== Material for this task ==
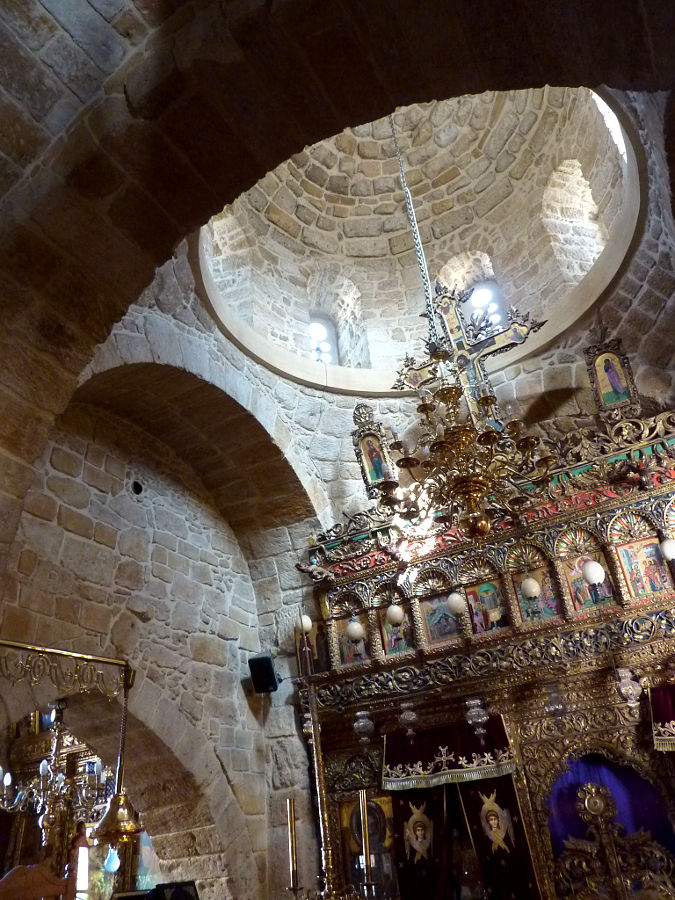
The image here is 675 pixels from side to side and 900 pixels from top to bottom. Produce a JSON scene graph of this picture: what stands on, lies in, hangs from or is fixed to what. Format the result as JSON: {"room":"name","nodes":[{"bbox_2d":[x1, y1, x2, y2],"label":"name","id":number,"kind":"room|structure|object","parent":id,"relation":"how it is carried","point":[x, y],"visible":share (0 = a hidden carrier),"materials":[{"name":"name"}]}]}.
{"room":"place of worship","nodes":[
{"label":"place of worship","id":0,"kind":"room"},
{"bbox_2d":[0,701,110,845],"label":"chandelier","id":1,"kind":"object","parent":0,"point":[45,823],"visible":0.85,"materials":[{"name":"metal"}]},
{"bbox_2d":[0,329,320,899],"label":"stone wall","id":2,"kind":"structure","parent":0,"point":[91,541],"materials":[{"name":"stone"}]},
{"bbox_2d":[0,640,133,701],"label":"metal bracket","id":3,"kind":"object","parent":2,"relation":"attached to","point":[106,660],"visible":1,"materials":[{"name":"gold metal"}]},
{"bbox_2d":[91,660,144,843],"label":"hanging lamp","id":4,"kind":"object","parent":3,"relation":"hanging from","point":[130,829],"visible":0.97,"materials":[{"name":"gold metal"}]},
{"bbox_2d":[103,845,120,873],"label":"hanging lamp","id":5,"kind":"object","parent":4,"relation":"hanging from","point":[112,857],"visible":0.75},
{"bbox_2d":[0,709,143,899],"label":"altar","id":6,"kind":"object","parent":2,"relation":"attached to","point":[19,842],"visible":0.53,"materials":[{"name":"brown wood"}]},
{"bbox_2d":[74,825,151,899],"label":"window","id":7,"kind":"structure","parent":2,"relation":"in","point":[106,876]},
{"bbox_2d":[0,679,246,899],"label":"archway","id":8,"kind":"object","parent":2,"relation":"in","point":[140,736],"visible":0.65,"materials":[{"name":"stone"}]},
{"bbox_2d":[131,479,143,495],"label":"wall hole","id":9,"kind":"object","parent":2,"relation":"in","point":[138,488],"visible":0.95,"materials":[{"name":"black"}]},
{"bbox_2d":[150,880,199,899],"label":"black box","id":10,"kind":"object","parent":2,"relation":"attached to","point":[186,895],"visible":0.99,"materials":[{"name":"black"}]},
{"bbox_2d":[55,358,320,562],"label":"stone arch","id":11,"kind":"object","parent":2,"relation":"in","point":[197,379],"visible":0.68,"materials":[{"name":"brown stone"}]},
{"bbox_2d":[247,653,280,693],"label":"speaker","id":12,"kind":"object","parent":2,"relation":"attached to","point":[266,660],"visible":0.98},
{"bbox_2d":[286,795,298,890],"label":"candle","id":13,"kind":"object","parent":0,"point":[290,810],"visible":0.99,"materials":[{"name":"gold"}]},
{"bbox_2d":[1,0,674,551],"label":"vaulted ceiling","id":14,"kind":"structure","parent":0,"point":[555,80],"materials":[{"name":"brown stone"}]},
{"bbox_2d":[198,83,643,402],"label":"dome","id":15,"kind":"object","parent":14,"relation":"in","point":[585,273],"visible":0.71,"materials":[{"name":"beige stone"}]},
{"bbox_2d":[308,315,337,363],"label":"window","id":16,"kind":"structure","parent":15,"relation":"in","point":[321,333],"materials":[{"name":"glass"}]},
{"bbox_2d":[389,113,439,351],"label":"chain","id":17,"kind":"object","parent":15,"relation":"hanging from","point":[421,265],"visible":0.78,"materials":[{"name":"metal"}]},
{"bbox_2d":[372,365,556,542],"label":"chandelier","id":18,"kind":"object","parent":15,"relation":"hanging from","point":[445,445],"visible":0.98,"materials":[{"name":"gold metal"}]},
{"bbox_2d":[466,279,505,332],"label":"window","id":19,"kind":"structure","parent":15,"relation":"in","point":[490,294],"materials":[{"name":"glass"}]},
{"bbox_2d":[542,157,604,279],"label":"window","id":20,"kind":"structure","parent":15,"relation":"in","point":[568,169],"materials":[{"name":"white"}]},
{"bbox_2d":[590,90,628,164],"label":"window","id":21,"kind":"structure","parent":15,"relation":"in","point":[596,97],"materials":[{"name":"white"}]},
{"label":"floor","id":22,"kind":"structure","parent":0,"visible":0},
{"bbox_2d":[0,863,72,899],"label":"wooden chair","id":23,"kind":"object","parent":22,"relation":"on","point":[50,885],"visible":0.99,"materials":[{"name":"brown wood"}]},
{"bbox_2d":[295,375,674,899],"label":"iconostasis","id":24,"kind":"object","parent":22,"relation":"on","point":[547,757],"visible":0.79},
{"bbox_2d":[298,613,313,633],"label":"globe lamp","id":25,"kind":"object","parent":24,"relation":"attached to","point":[308,626],"visible":0.76,"materials":[{"name":"white"}]},
{"bbox_2d":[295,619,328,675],"label":"icon","id":26,"kind":"object","parent":24,"relation":"attached to","point":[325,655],"visible":0.63},
{"bbox_2d":[301,615,336,899],"label":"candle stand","id":27,"kind":"object","parent":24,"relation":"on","point":[316,759],"visible":0.94,"materials":[{"name":"gold metal"}]},
{"bbox_2d":[333,616,370,669],"label":"icon painting","id":28,"kind":"object","parent":24,"relation":"attached to","point":[343,655],"visible":0.73},
{"bbox_2d":[347,618,364,641],"label":"globe lamp","id":29,"kind":"object","parent":24,"relation":"hanging from","point":[358,632],"visible":0.99,"materials":[{"name":"white"}]},
{"bbox_2d":[353,709,374,743],"label":"hanging lamp","id":30,"kind":"object","parent":24,"relation":"hanging from","point":[358,713],"visible":0.98,"materials":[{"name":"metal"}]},
{"bbox_2d":[359,790,371,893],"label":"candle","id":31,"kind":"object","parent":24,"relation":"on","point":[362,798],"visible":0.98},
{"bbox_2d":[337,789,397,899],"label":"icon painting","id":32,"kind":"object","parent":24,"relation":"in","point":[373,849],"visible":0.65},
{"bbox_2d":[351,404,394,495],"label":"icon","id":33,"kind":"object","parent":24,"relation":"on","point":[368,481],"visible":0.91},
{"bbox_2d":[376,605,413,656],"label":"icon painting","id":34,"kind":"object","parent":24,"relation":"attached to","point":[386,645],"visible":0.69},
{"bbox_2d":[386,603,404,625],"label":"globe lamp","id":35,"kind":"object","parent":24,"relation":"hanging from","point":[397,617],"visible":0.99,"materials":[{"name":"white"}]},
{"bbox_2d":[398,700,419,739],"label":"hanging lamp","id":36,"kind":"object","parent":24,"relation":"hanging from","point":[412,717],"visible":0.99,"materials":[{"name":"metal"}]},
{"bbox_2d":[418,592,460,646],"label":"icon painting","id":37,"kind":"object","parent":24,"relation":"attached to","point":[433,630],"visible":0.8},
{"bbox_2d":[383,712,518,790],"label":"valance","id":38,"kind":"object","parent":24,"relation":"hanging from","point":[397,751],"visible":0.92,"materials":[{"name":"fabric"}]},
{"bbox_2d":[446,591,466,615],"label":"globe lamp","id":39,"kind":"object","parent":24,"relation":"hanging from","point":[457,604],"visible":0.96,"materials":[{"name":"white"}]},
{"bbox_2d":[388,773,539,899],"label":"curtain","id":40,"kind":"object","parent":24,"relation":"hanging from","point":[405,796],"visible":0.81,"materials":[{"name":"fabric"}]},
{"bbox_2d":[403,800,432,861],"label":"embroidered angel","id":41,"kind":"object","parent":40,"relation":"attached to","point":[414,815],"visible":0.97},
{"bbox_2d":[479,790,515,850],"label":"embroidered angel","id":42,"kind":"object","parent":40,"relation":"attached to","point":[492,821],"visible":0.98,"materials":[{"name":"gold"}]},
{"bbox_2d":[395,282,544,426],"label":"cross","id":43,"kind":"object","parent":24,"relation":"on","point":[460,356],"visible":0.78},
{"bbox_2d":[464,697,489,741],"label":"hanging lamp","id":44,"kind":"object","parent":24,"relation":"hanging from","point":[473,713],"visible":0.98,"materials":[{"name":"silver metal"}]},
{"bbox_2d":[464,578,509,634],"label":"icon painting","id":45,"kind":"object","parent":24,"relation":"in","point":[479,609],"visible":0.85},
{"bbox_2d":[520,576,540,598],"label":"globe lamp","id":46,"kind":"object","parent":24,"relation":"hanging from","point":[533,590],"visible":0.99,"materials":[{"name":"white"}]},
{"bbox_2d":[509,566,560,626],"label":"icon painting","id":47,"kind":"object","parent":24,"relation":"in","point":[527,615],"visible":0.78},
{"bbox_2d":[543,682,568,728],"label":"hanging lamp","id":48,"kind":"object","parent":24,"relation":"hanging from","point":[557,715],"visible":0.99,"materials":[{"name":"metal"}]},
{"bbox_2d":[559,552,614,614],"label":"icon painting","id":49,"kind":"object","parent":24,"relation":"in","point":[588,604],"visible":0.72,"materials":[{"name":"paint"}]},
{"bbox_2d":[582,559,604,584],"label":"globe lamp","id":50,"kind":"object","parent":24,"relation":"hanging from","point":[598,575],"visible":0.95,"materials":[{"name":"white"}]},
{"bbox_2d":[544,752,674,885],"label":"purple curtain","id":51,"kind":"object","parent":24,"relation":"hanging from","point":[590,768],"visible":0.67,"materials":[{"name":"fabric"}]},
{"bbox_2d":[585,333,639,418],"label":"icon","id":52,"kind":"object","parent":24,"relation":"on","point":[611,356],"visible":0.97},
{"bbox_2d":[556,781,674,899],"label":"carved gate","id":53,"kind":"object","parent":24,"relation":"attached to","point":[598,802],"visible":1,"materials":[{"name":"gold wood"}]},
{"bbox_2d":[615,666,642,713],"label":"hanging lamp","id":54,"kind":"object","parent":24,"relation":"hanging from","point":[631,687],"visible":0.99,"materials":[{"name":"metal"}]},
{"bbox_2d":[614,538,673,602],"label":"icon painting","id":55,"kind":"object","parent":24,"relation":"attached to","point":[635,583],"visible":0.89},
{"bbox_2d":[648,682,674,752],"label":"curtain","id":56,"kind":"object","parent":24,"relation":"hanging from","point":[668,715],"visible":0.96,"materials":[{"name":"red fabric"}]},
{"bbox_2d":[660,536,674,560],"label":"globe lamp","id":57,"kind":"object","parent":24,"relation":"hanging from","point":[670,549],"visible":0.98,"materials":[{"name":"white"}]}
]}

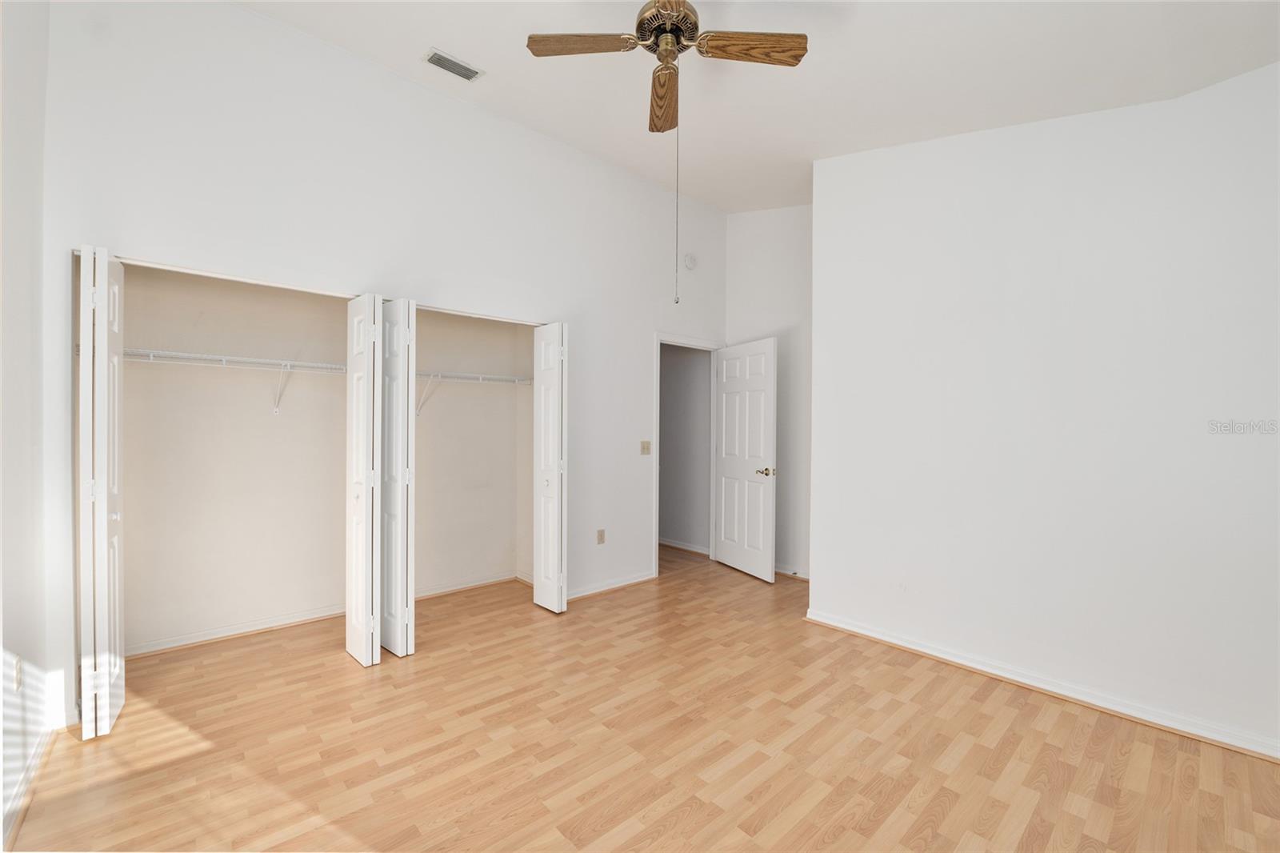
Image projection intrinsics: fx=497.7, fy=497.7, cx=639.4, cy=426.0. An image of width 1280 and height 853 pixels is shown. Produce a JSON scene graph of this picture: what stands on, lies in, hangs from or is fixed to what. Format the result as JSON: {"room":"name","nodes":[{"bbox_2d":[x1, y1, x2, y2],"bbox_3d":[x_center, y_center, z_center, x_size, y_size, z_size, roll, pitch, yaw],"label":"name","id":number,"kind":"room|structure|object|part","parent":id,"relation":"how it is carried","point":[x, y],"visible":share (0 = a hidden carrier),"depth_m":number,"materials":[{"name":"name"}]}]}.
{"room":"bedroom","nodes":[
{"label":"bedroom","id":0,"kind":"room"},
{"bbox_2d":[0,0,52,850],"bbox_3d":[-1.349,-0.363,0.737,0.124,3.372,3.910,0,0,-42],"label":"left wall","id":1,"kind":"structure","parent":0,"point":[21,118],"depth_m":1.76,"materials":[{"name":"white paint"}]},
{"bbox_2d":[12,653,23,690],"bbox_3d":[-2.165,0.859,1.733,0.009,0.115,0.071,0,0,-42],"label":"wall socket","id":2,"kind":"object","parent":1,"relation":"attached to","point":[18,680],"visible":0.98,"depth_m":1.72,"materials":[{"name":"white plastic"}]},
{"bbox_2d":[0,718,55,850],"bbox_3d":[-1.530,1.253,1.051,0.019,0.086,2.867,0,0,-42],"label":"baseboard","id":3,"kind":"structure","parent":1,"relation":"attached to","point":[29,774],"depth_m":1.73,"materials":[{"name":"white paint"}]},
{"bbox_2d":[115,262,532,657],"bbox_3d":[-1.832,0.056,3.304,2.939,2.495,0.910,0,0,-42],"label":"closet back wall","id":4,"kind":"structure","parent":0,"point":[136,329],"depth_m":3.23,"materials":[{"name":"paint"}]},
{"bbox_2d":[121,347,351,414],"bbox_3d":[-2.259,-0.236,3.042,1.736,0.328,0.334,0,0,-42],"label":"wire shelf","id":5,"kind":"object","parent":4,"relation":"attached to","point":[182,354],"visible":0.66,"depth_m":2.88,"materials":[{"name":"white metal"}]},
{"bbox_2d":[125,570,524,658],"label":"closet baseboard","id":6,"kind":"structure","parent":4,"relation":"attached to","point":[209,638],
===
Activity
Produce an exact copy of the lines from the one containing "fy=497.7, cx=639.4, cy=426.0." through the final line of the data, both ends included, and only those.

Exercise response
Image projection intrinsics: fx=497.7, fy=497.7, cx=639.4, cy=426.0. An image of width 1280 and height 853 pixels is shown. Produce a JSON scene graph of this picture: what stands on, lies in, hangs from or is fixed to what. Format the result as JSON: {"room":"name","nodes":[{"bbox_2d":[x1, y1, x2, y2],"bbox_3d":[x_center, y_center, z_center, x_size, y_size, z_size, roll, pitch, yaw],"label":"name","id":number,"kind":"room|structure|object|part","parent":id,"relation":"how it is carried","point":[x, y],"visible":share (0 = a hidden carrier),"depth_m":number,"materials":[{"name":"name"}]}]}.
{"room":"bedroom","nodes":[
{"label":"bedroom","id":0,"kind":"room"},
{"bbox_2d":[0,0,52,850],"bbox_3d":[-1.349,-0.363,0.737,0.124,3.372,3.910,0,0,-42],"label":"left wall","id":1,"kind":"structure","parent":0,"point":[21,118],"depth_m":1.76,"materials":[{"name":"white paint"}]},
{"bbox_2d":[12,653,23,690],"bbox_3d":[-2.165,0.859,1.733,0.009,0.115,0.071,0,0,-42],"label":"wall socket","id":2,"kind":"object","parent":1,"relation":"attached to","point":[18,680],"visible":0.98,"depth_m":1.72,"materials":[{"name":"white plastic"}]},
{"bbox_2d":[0,718,55,850],"bbox_3d":[-1.530,1.253,1.051,0.019,0.086,2.867,0,0,-42],"label":"baseboard","id":3,"kind":"structure","parent":1,"relation":"attached to","point":[29,774],"depth_m":1.73,"materials":[{"name":"white paint"}]},
{"bbox_2d":[115,262,532,657],"bbox_3d":[-1.832,0.056,3.304,2.939,2.495,0.910,0,0,-42],"label":"closet back wall","id":4,"kind":"structure","parent":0,"point":[136,329],"depth_m":3.23,"materials":[{"name":"paint"}]},
{"bbox_2d":[121,347,351,414],"bbox_3d":[-2.259,-0.236,3.042,1.736,0.328,0.334,0,0,-42],"label":"wire shelf","id":5,"kind":"object","parent":4,"relation":"attached to","point":[182,354],"visible":0.66,"depth_m":2.88,"materials":[{"name":"white metal"}]},
{"bbox_2d":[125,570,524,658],"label":"closet baseboard","id":6,"kind":"structure","parent":4,"relation":"attached to","point":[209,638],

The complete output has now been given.